Goal of the exercise: Rewrite every line of the rows below, swapping each "email" for "E-Mail" and leaving everything else unchanged.

The data:
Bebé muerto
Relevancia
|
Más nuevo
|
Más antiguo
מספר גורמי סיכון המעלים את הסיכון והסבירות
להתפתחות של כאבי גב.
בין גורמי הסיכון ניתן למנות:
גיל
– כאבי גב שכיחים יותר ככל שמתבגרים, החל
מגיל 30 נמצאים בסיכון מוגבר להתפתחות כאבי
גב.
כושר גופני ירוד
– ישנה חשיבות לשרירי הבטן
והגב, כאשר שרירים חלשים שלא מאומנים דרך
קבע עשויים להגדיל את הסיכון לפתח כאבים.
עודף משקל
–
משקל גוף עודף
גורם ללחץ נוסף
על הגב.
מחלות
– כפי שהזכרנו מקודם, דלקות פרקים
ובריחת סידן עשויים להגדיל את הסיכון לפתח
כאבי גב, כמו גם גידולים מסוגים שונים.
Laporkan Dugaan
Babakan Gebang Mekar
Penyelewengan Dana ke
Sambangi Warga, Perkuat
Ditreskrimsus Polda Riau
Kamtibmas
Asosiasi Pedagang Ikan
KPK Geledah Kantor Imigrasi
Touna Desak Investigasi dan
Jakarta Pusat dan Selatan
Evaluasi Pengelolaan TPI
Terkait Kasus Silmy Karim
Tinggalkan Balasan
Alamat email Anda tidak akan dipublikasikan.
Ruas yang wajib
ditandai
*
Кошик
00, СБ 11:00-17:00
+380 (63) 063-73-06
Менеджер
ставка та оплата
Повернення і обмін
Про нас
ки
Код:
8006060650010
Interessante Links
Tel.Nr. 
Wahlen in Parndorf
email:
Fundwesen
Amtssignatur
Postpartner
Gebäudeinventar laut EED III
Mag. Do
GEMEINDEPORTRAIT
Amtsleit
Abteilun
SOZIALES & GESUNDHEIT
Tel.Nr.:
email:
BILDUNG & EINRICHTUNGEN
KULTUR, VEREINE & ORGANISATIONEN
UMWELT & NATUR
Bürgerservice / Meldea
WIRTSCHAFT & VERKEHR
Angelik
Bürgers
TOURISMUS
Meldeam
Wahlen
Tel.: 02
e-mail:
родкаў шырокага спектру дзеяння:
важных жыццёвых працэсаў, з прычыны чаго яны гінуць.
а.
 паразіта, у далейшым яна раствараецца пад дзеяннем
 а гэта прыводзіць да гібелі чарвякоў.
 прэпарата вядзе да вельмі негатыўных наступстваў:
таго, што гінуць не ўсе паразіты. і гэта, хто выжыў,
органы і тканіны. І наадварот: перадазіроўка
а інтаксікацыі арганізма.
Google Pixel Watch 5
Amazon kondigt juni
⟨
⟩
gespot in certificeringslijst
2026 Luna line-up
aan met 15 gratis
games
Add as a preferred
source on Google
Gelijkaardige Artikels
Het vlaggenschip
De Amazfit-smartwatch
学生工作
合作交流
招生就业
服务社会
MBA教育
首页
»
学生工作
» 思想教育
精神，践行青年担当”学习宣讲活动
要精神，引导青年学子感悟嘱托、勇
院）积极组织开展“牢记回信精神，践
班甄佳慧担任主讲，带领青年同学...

Reply:
Bebé muerto
Relevancia
|
Más nuevo
|
Más antiguo
מספר גורמי סיכון המעלים את הסיכון והסבירות
להתפתחות של כאבי גב.
בין גורמי הסיכון ניתן למנות:
גיל
– כאבי גב שכיחים יותר ככל שמתבגרים, החל
מגיל 30 נמצאים בסיכון מוגבר להתפתחות כאבי
גב.
כושר גופני ירוד
– ישנה חשיבות לשרירי הבטן
והגב, כאשר שרירים חלשים שלא מאומנים דרך
קבע עשויים להגדיל את הסיכון לפתח כאבים.
עודף משקל
–
משקל גוף עודף
גורם ללחץ נוסף
על הגב.
מחלות
– כפי שהזכרנו מקודם, דלקות פרקים
ובריחת סידן עשויים להגדיל את הסיכון לפתח
כאבי גב, כמו גם גידולים מסוגים שונים.
Laporkan Dugaan
Babakan Gebang Mekar
Penyelewengan Dana ke
Sambangi Warga, Perkuat
Ditreskrimsus Polda Riau
Kamtibmas
Asosiasi Pedagang Ikan
KPK Geledah Kantor Imigrasi
Touna Desak Investigasi dan
Jakarta Pusat dan Selatan
Evaluasi Pengelolaan TPI
Terkait Kasus Silmy Karim
Tinggalkan Balasan
Alamat E-Mail Anda tidak akan dipublikasikan.
Ruas yang wajib
ditandai
*
Кошик
00, СБ 11:00-17:00
+380 (63) 063-73-06
Менеджер
ставка та оплата
Повернення і обмін
Про нас
ки
Код:
8006060650010
Interessante Links
Tel.Nr. 
Wahlen in Parndorf
E-Mail:
Fundwesen
Amtssignatur
Postpartner
Gebäudeinventar laut EED III
Mag. Do
GEMEINDEPORTRAIT
Amtsleit
Abteilun
SOZIALES & GESUNDHEIT
Tel.Nr.:
E-Mail:
BILDUNG & EINRICHTUNGEN
KULTUR, VEREINE & ORGANISATIONEN
UMWELT & NATUR
Bürgerservice / Meldea
WIRTSCHAFT & VERKEHR
Angelik
Bürgers
TOURISMUS
Meldeam
Wahlen
Tel.: 02
e-mail:
родкаў шырокага спектру дзеяння:
важных жыццёвых працэсаў, з прычыны чаго яны гінуць.
а.
 паразіта, у далейшым яна раствараецца пад дзеяннем
 а гэта прыводзіць да гібелі чарвякоў.
 прэпарата вядзе да вельмі негатыўных наступстваў:
таго, што гінуць не ўсе паразіты. і гэта, хто выжыў,
органы і тканіны. І наадварот: перадазіроўка
а інтаксікацыі арганізма.
Google Pixel Watch 5
Amazon kondigt juni
⟨
⟩
gespot in certificeringslijst
2026 Luna line-up
aan met 15 gratis
games
Add as a preferred
source on Google
Gelijkaardige Artikels
Het vlaggenschip
De Amazfit-smartwatch
学生工作
合作交流
招生就业
服务社会
MBA教育
首页
»
学生工作
» 思想教育
精神，践行青年担当”学习宣讲活动
要精神，引导青年学子感悟嘱托、勇
院）积极组织开展“牢记回信精神，践
班甄佳慧担任主讲，带领青年同学...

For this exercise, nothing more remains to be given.